PASSAGE PROVIDED Start Marker

Adults with SMI need assisted outpatient treatment (AOT) programs that provide continuous monitoring and psychiatric care and subsistence assistance for food and housing. They need police officers need crisis intervention team (CIT) training in order to conduct lunacy arrests without violence to the patients or themselves. Like any chronic illness, people with SMI may need inpatient treatment from time to time. H.R.3717 also provides for more inpatient hospital beds by resuming Medicaid insurance for certain mental health care facilities. Join us in giving Assistance to the Incarcerated Mentally Ill and also help people who are at greater risk for incarceration due to SMI. Below is a modified version of my article, "Am I a Bad Person?"

Am I a Bad Person?


1)  A woman wrote to WAGblog seeking reassurance that she is not a "bad person" because she gave up trying to care for her severely mentally disturbed brother after their parents died. Letting go is hard. Even when a caregiver feels she has to break ties to protect herself or have a life aside from being a caregiver, one never truly lets go. Love is a binding tie. 

2)  People who discontinue caring for an adult with acute mental illness should not feel guilty. It is very challenging to protect acute mental patients from themselves and save them from being victimized in a world where they are considered least. Our system too often withholds treatment until AFTER crimes, then imprisons rather than hospitalize sick people. For some families, this creates an element of danger. That was the case for Theresa. Oregon built a new mental hospital since Theresa's horrible death at her brother's hand.

PASSAGE PROVIDED End Marker
SUPPLIED DATA Start Marker

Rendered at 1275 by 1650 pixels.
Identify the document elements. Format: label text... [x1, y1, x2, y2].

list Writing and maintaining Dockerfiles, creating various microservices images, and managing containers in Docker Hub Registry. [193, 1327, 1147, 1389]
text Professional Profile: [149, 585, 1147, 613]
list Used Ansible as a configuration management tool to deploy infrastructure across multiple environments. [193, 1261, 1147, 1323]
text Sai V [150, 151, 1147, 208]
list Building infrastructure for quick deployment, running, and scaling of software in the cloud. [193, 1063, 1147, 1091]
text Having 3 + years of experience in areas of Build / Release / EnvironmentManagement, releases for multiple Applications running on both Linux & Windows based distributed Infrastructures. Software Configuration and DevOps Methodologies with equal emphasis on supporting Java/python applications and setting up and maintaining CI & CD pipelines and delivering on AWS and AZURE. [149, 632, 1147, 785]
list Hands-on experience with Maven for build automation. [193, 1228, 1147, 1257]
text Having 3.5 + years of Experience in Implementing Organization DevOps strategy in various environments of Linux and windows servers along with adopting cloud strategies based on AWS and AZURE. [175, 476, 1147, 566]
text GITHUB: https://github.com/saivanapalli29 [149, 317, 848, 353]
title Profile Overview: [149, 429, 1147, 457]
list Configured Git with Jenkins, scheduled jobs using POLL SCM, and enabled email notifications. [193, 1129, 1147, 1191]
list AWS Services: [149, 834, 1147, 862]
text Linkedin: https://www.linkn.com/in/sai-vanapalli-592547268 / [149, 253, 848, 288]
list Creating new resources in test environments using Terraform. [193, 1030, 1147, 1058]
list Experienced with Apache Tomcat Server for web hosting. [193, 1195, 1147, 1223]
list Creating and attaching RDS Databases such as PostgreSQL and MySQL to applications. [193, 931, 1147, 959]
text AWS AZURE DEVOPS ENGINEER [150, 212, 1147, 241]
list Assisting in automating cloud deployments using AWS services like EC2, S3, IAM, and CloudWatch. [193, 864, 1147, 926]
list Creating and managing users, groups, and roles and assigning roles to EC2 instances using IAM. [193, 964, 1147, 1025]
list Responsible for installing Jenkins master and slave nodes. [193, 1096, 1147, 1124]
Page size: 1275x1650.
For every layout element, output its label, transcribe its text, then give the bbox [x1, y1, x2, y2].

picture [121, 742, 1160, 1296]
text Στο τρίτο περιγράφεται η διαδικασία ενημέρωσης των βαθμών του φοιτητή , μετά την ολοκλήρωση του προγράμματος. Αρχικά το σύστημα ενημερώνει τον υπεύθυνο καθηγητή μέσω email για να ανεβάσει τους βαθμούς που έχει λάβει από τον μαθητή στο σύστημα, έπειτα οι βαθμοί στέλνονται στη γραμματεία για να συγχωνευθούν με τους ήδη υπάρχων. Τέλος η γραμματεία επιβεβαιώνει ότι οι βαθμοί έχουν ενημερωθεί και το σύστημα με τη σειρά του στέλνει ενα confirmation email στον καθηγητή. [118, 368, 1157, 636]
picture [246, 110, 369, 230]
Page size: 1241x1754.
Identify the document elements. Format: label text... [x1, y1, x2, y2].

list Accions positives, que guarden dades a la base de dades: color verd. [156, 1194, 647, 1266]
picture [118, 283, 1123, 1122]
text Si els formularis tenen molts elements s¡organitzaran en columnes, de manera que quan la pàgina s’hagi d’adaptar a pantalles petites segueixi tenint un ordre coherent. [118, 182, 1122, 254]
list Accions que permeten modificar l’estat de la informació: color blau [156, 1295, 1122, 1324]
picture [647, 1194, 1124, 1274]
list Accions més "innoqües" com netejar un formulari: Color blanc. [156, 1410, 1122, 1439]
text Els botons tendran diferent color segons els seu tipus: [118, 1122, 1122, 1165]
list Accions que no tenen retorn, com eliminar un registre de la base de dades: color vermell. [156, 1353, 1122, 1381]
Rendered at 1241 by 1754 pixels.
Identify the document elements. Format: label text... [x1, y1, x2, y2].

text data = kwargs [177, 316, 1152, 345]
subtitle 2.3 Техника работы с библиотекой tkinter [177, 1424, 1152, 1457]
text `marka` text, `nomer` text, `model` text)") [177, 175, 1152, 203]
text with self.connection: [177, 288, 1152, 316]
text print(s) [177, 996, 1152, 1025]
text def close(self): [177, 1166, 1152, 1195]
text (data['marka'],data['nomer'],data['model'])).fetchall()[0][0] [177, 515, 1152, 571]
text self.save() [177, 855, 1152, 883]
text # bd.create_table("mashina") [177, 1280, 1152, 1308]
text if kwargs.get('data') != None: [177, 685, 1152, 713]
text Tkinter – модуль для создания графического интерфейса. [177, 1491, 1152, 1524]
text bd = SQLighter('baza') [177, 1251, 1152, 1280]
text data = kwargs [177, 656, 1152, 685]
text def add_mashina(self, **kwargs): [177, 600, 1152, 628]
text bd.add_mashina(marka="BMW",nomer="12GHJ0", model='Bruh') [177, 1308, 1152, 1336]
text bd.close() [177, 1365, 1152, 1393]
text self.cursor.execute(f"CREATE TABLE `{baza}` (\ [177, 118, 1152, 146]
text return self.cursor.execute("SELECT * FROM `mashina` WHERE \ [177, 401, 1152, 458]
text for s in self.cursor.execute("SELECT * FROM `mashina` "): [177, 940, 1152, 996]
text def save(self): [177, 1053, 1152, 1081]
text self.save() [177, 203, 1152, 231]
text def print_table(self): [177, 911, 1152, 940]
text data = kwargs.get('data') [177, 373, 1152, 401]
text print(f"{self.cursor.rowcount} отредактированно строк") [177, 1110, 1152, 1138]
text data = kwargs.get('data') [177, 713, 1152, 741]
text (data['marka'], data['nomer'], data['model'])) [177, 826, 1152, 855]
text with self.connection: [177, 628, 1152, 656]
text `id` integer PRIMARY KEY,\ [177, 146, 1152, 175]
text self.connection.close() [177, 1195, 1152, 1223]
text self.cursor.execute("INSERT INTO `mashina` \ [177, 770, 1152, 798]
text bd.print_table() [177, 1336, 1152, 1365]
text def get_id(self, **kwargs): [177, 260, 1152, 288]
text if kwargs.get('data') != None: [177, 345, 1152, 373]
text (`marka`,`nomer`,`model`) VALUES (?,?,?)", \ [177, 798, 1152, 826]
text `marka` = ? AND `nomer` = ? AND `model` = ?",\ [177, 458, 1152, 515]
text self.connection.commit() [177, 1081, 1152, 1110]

SUPPLIED DATA End Marker

WORK TO COMPLETE:
1) Could you write out the passage on caring for adults with serious mental illness, from "2)  People who" up to and including "her brother's hand."?
2) Can you continue the passage on caring for adults with serious mental illness, picking up right after its last sentence?

ANSWER LIST:
1)
2)  People who discontinue caring for an adult with acute mental illness should not feel guilty. It is very challenging to protect acute mental patients from themselves and save them from being victimized in a world where they are considered least. Our system too often withholds treatment until AFTER crimes, then imprisons rather than hospitalize sick people. For some families, this creates an element of danger. That was the case for Theresa. Oregon built a new mental hospital since Theresa's horrible death at her brother's hand.

2)
3)  My mother struggled with my brother, Larry, for many years after he was "deinstitutionalized" along with hundreds of thousands of acute mental patients who were released in the 70s. Larry was diagnosed with paranoid schizophrenia before puberty following a mumps infection that apparently went into his brain. He lived mostly in a mental hospital for over 20 years. His trial visits home never worked out for long, yet he was eventually evicted when Medicaid became unavailable for psychiatric inpatients. For over a decade after hospital release, Larry resided with his family. Larry was non-violent, but his actions put him in serious danger. We were unsuccessful in attempts to have Larry re-committed except for short-term crisis intervention.


4)  One day, Larry was walking by a neighbor's home and heard a baby crying. We have many nieces and nephews. Larry thought the baby was asking him for comfort, so he climbed into the nursery window to attend to the baby. Luckily, the homeowner did not panic and kill Larry. Can you imaging going into your baby's nursery and seeing a strange-looking man you don't know rocking your child? The baby was safe with Larry. He was not as delusional as the Arizona man in this article: "Murder for Christmas: Schizophrenic Man Bludgeoned Youngsters." After the nursery incident, Larry was sent to the hospital briefly.

5)  Larry's family could not protect him from the situations his mental imbalance created after hospital release made him "free." It was particularly hard for my mother to let go, but she was getting old and was very concerned for Larry's safety. Our congressman helped to arrange for Larry to become a ward of the State and live in a care home. Unfortunately, care homes have minimal rules. Patients are not forced to take their meds and they can come and go as they see fit. Sometimes, patients who are in care homes really need to be in a hospital, like the man who stabbed a New York baby while the child's nanny took her on a walk: www.nytimes.com/2005/09/08/nyregion/08baby.html - but the hospitals are closing.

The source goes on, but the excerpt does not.